— Begin —
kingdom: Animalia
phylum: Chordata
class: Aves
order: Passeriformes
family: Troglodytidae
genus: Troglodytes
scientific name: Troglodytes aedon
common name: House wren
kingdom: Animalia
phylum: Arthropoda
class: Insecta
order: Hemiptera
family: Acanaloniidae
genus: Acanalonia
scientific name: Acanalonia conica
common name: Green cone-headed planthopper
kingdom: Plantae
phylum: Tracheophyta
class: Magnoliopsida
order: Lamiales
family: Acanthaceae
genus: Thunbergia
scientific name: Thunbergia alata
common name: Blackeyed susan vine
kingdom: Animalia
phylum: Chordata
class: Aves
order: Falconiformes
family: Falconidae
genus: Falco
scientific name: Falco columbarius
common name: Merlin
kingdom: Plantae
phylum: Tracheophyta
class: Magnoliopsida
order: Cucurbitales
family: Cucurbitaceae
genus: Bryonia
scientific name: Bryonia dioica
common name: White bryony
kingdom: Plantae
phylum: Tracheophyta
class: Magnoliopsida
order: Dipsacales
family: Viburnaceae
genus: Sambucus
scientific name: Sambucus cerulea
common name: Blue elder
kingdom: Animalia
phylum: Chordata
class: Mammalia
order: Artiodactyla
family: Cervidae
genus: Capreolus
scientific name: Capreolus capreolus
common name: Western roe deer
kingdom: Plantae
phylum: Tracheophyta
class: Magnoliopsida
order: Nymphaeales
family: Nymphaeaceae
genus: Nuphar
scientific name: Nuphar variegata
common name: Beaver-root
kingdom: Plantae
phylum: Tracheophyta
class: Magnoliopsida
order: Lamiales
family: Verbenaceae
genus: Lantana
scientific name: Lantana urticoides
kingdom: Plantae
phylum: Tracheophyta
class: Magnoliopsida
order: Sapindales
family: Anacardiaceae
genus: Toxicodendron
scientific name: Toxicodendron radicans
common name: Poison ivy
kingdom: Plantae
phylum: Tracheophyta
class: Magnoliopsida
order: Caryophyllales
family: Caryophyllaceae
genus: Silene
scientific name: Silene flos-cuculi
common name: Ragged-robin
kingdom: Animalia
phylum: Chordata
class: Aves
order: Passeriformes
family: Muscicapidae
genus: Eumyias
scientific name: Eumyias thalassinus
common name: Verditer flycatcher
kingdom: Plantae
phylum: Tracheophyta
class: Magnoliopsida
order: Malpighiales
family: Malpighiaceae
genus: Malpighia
— End —
* Task *
Rewrite all the lines of the material above, putting "vernacular name" wherever "common name" appears and leaving everything else untouched.

* Exercise result *
kingdom: Animalia
phylum: Chordata
class: Aves
order: Passeriformes
family: Troglodytidae
genus: Troglodytes
scientific name: Troglodytes aedon
vernacular name: House wren
kingdom: Animalia
phylum: Arthropoda
class: Insecta
order: Hemiptera
family: Acanaloniidae
genus: Acanalonia
scientific name: Acanalonia conica
vernacular name: Green cone-headed planthopper
kingdom: Plantae
phylum: Tracheophyta
class: Magnoliopsida
order: Lamiales
family: Acanthaceae
genus: Thunbergia
scientific name: Thunbergia alata
vernacular name: Blackeyed susan vine
kingdom: Animalia
phylum: Chordata
class: Aves
order: Falconiformes
family: Falconidae
genus: Falco
scientific name: Falco columbarius
vernacular name: Merlin
kingdom: Plantae
phylum: Tracheophyta
class: Magnoliopsida
order: Cucurbitales
family: Cucurbitaceae
genus: Bryonia
scientific name: Bryonia dioica
vernacular name: White bryony
kingdom: Plantae
phylum: Tracheophyta
class: Magnoliopsida
order: Dipsacales
family: Viburnaceae
genus: Sambucus
scientific name: Sambucus cerulea
vernacular name: Blue elder
kingdom: Animalia
phylum: Chordata
class: Mammalia
order: Artiodactyla
family: Cervidae
genus: Capreolus
scientific name: Capreolus capreolus
vernacular name: Western roe deer
kingdom: Plantae
phylum: Tracheophyta
class: Magnoliopsida
order: Nymphaeales
family: Nymphaeaceae
genus: Nuphar
scientific name: Nuphar variegata
vernacular name: Beaver-root
kingdom: Plantae
phylum: Tracheophyta
class: Magnoliopsida
order: Lamiales
family: Verbenaceae
genus: Lantana
scientific name: Lantana urticoides
kingdom: Plantae
phylum: Tracheophyta
class: Magnoliopsida
order: Sapindales
family: Anacardiaceae
genus: Toxicodendron
scientific name: Toxicodendron radicans
vernacular name: Poison ivy
kingdom: Plantae
phylum: Tracheophyta
class: Magnoliopsida
order: Caryophyllales
family: Caryophyllaceae
genus: Silene
scientific name: Silene flos-cuculi
vernacular name: Ragged-robin
kingdom: Animalia
phylum: Chordata
class: Aves
order: Passeriformes
family: Muscicapidae
genus: Eumyias
scientific name: Eumyias thalassinus
vernacular name: Verditer flycatcher
kingdom: Plantae
phylum: Tracheophyta
class: Magnoliopsida
order: Malpighiales
family: Malpighiaceae
genus: Malpighia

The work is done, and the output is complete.